╭──
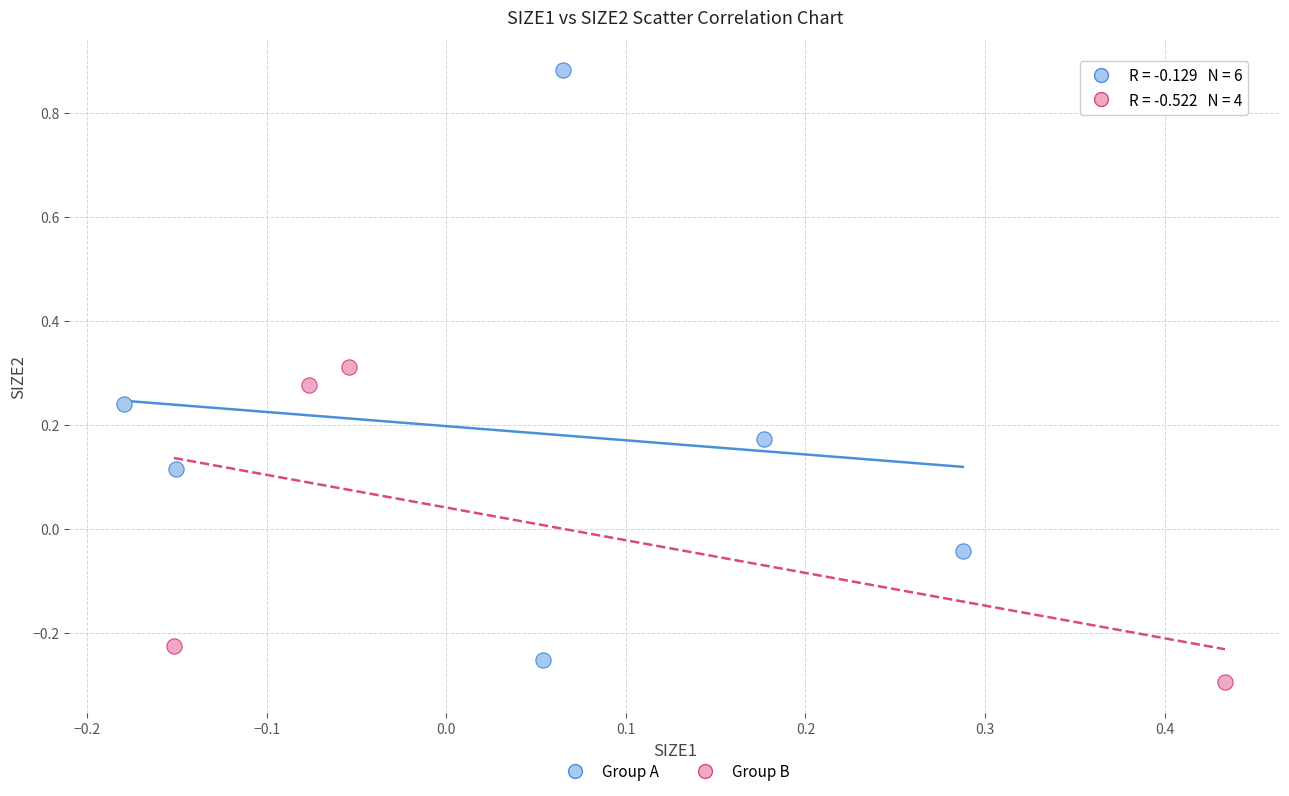

Which series reaches the maximum Y coordinate?

Group A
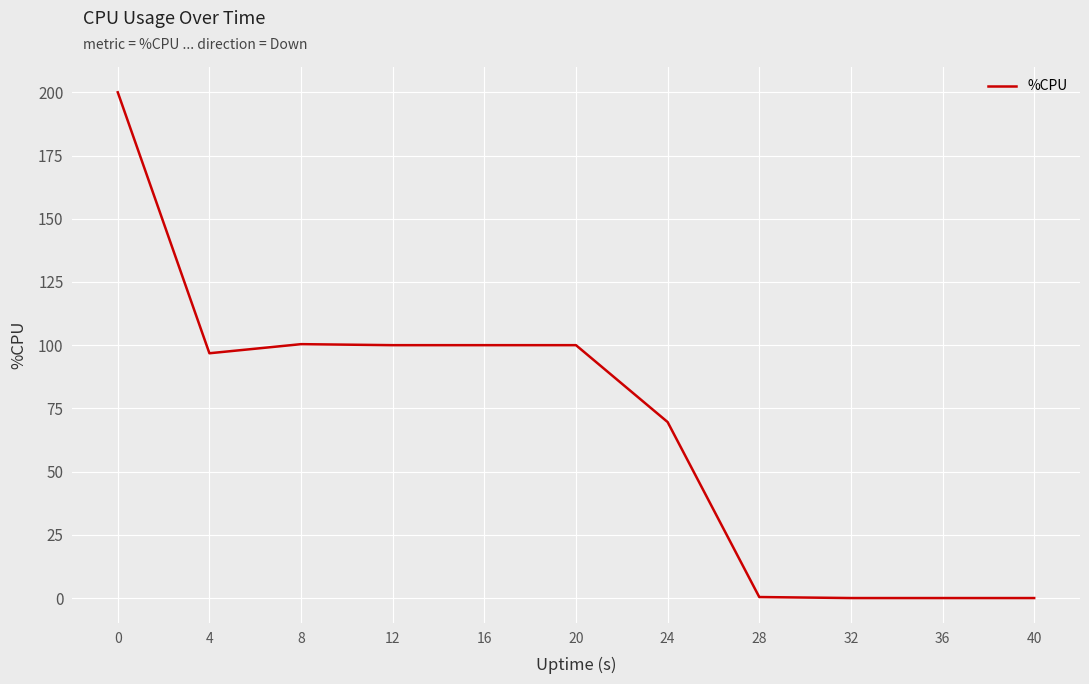

What is the maximum value shown in the chart?

200.0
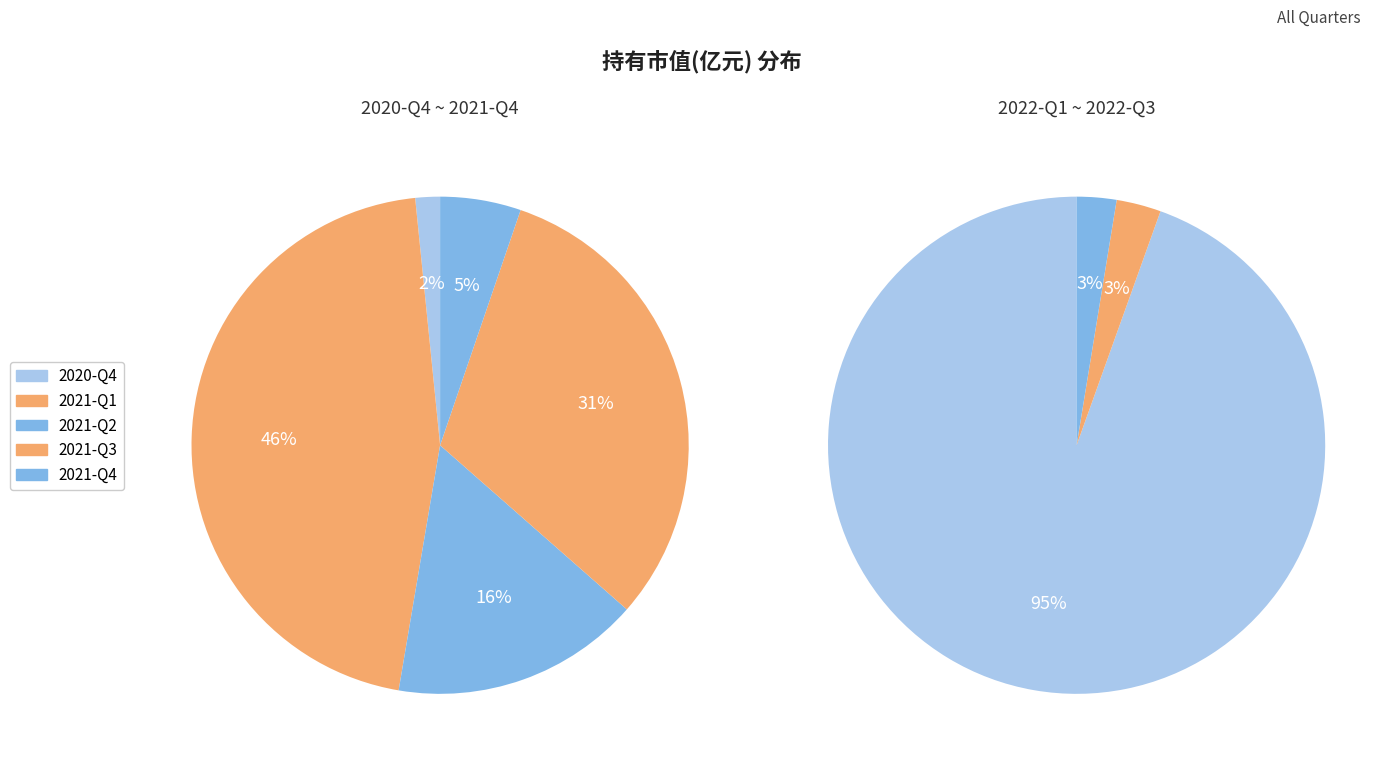

What is the smallest slice in the pie chart?

2020-Q4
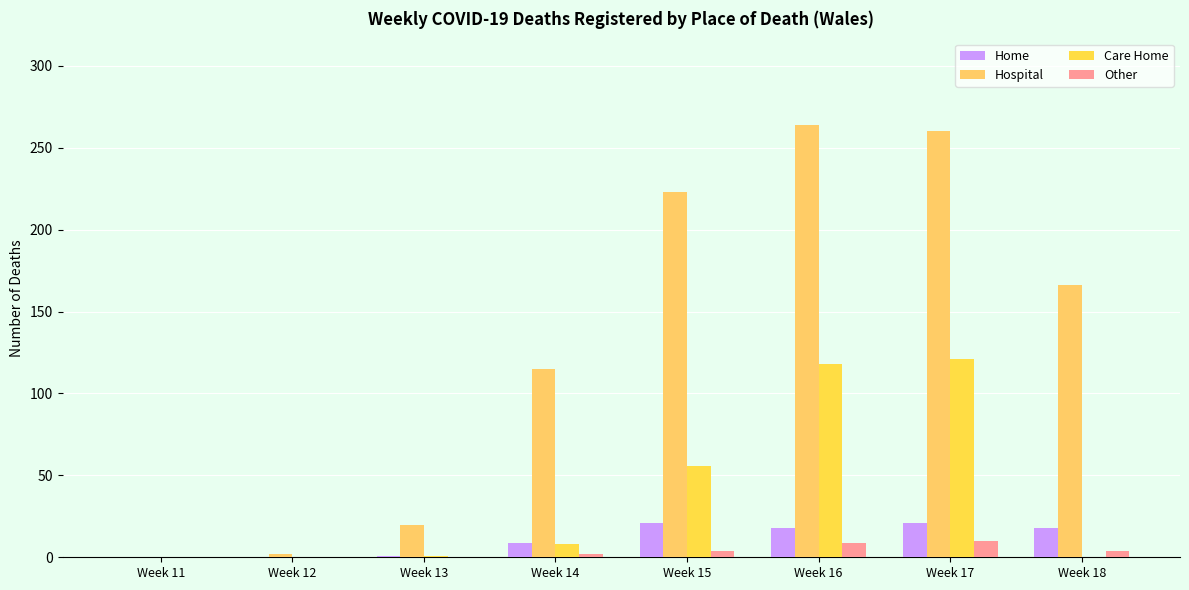

How many data points does each series have?

8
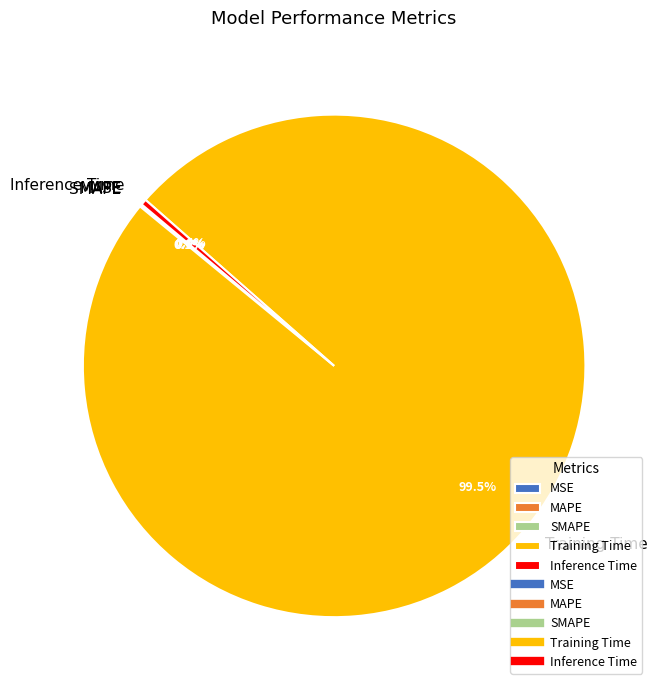

Which category accounts for the majority?

Training Time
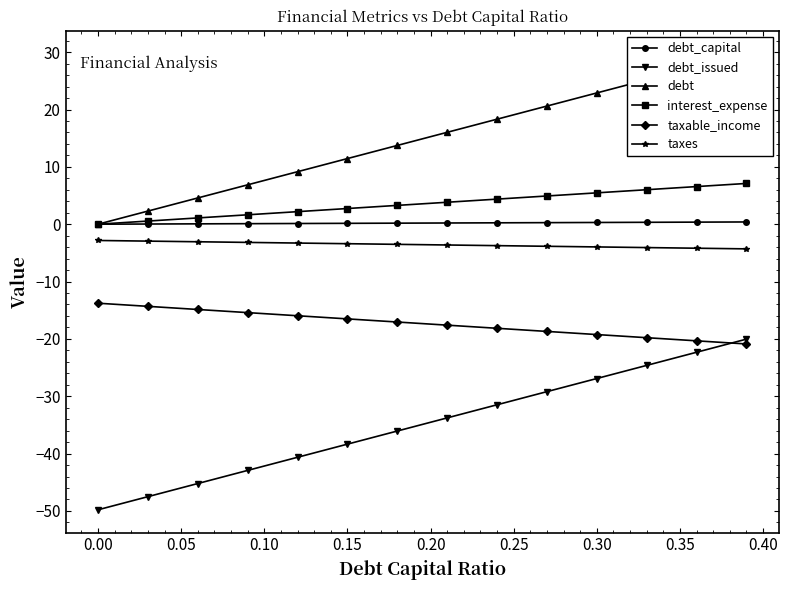

What is the lowest value of the taxes series?

-4.3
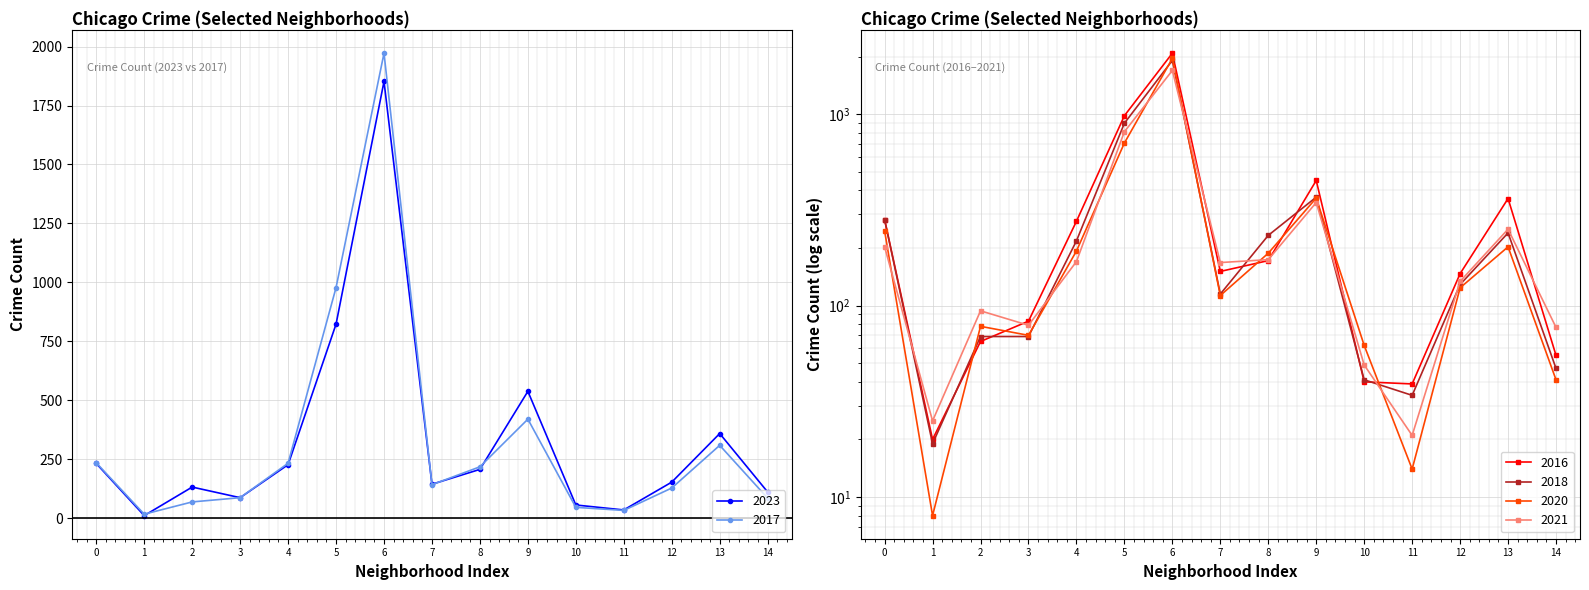

How many interior local peaks does the 2023 series have?

4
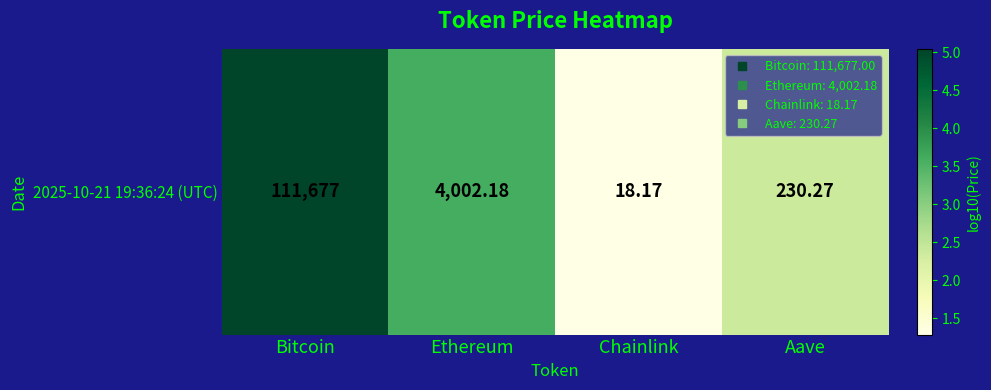

What is the change in value from Bitcoin to Chainlink?

-3.8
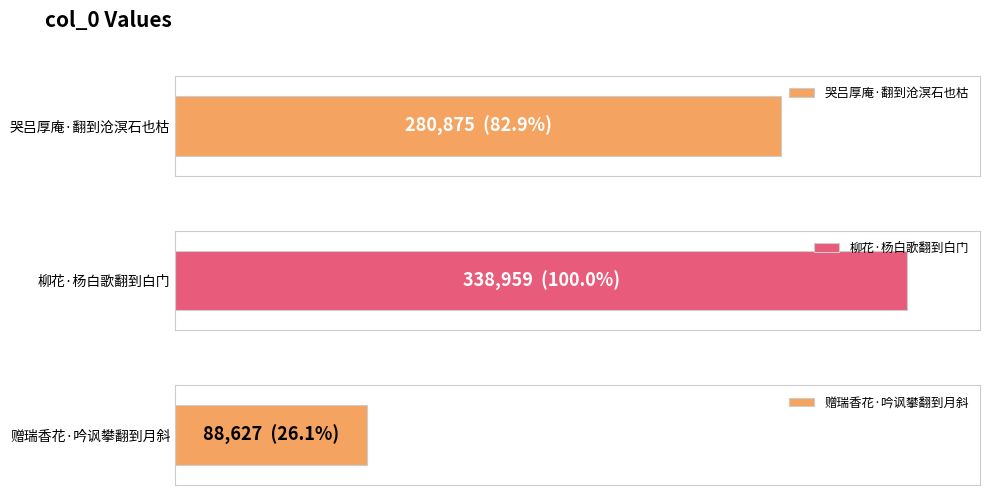

What is the label of the 3rd bar from the right?

哭吕厚庵·翻到沧溟石也枯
╰──
Exercise description: Pull out each line of the records that contains the word "value".

Solution below:
What is the maximum value shown in the chart?
What is the lowest value of the taxes series?
What is the change in value from Bitcoin to Chainlink?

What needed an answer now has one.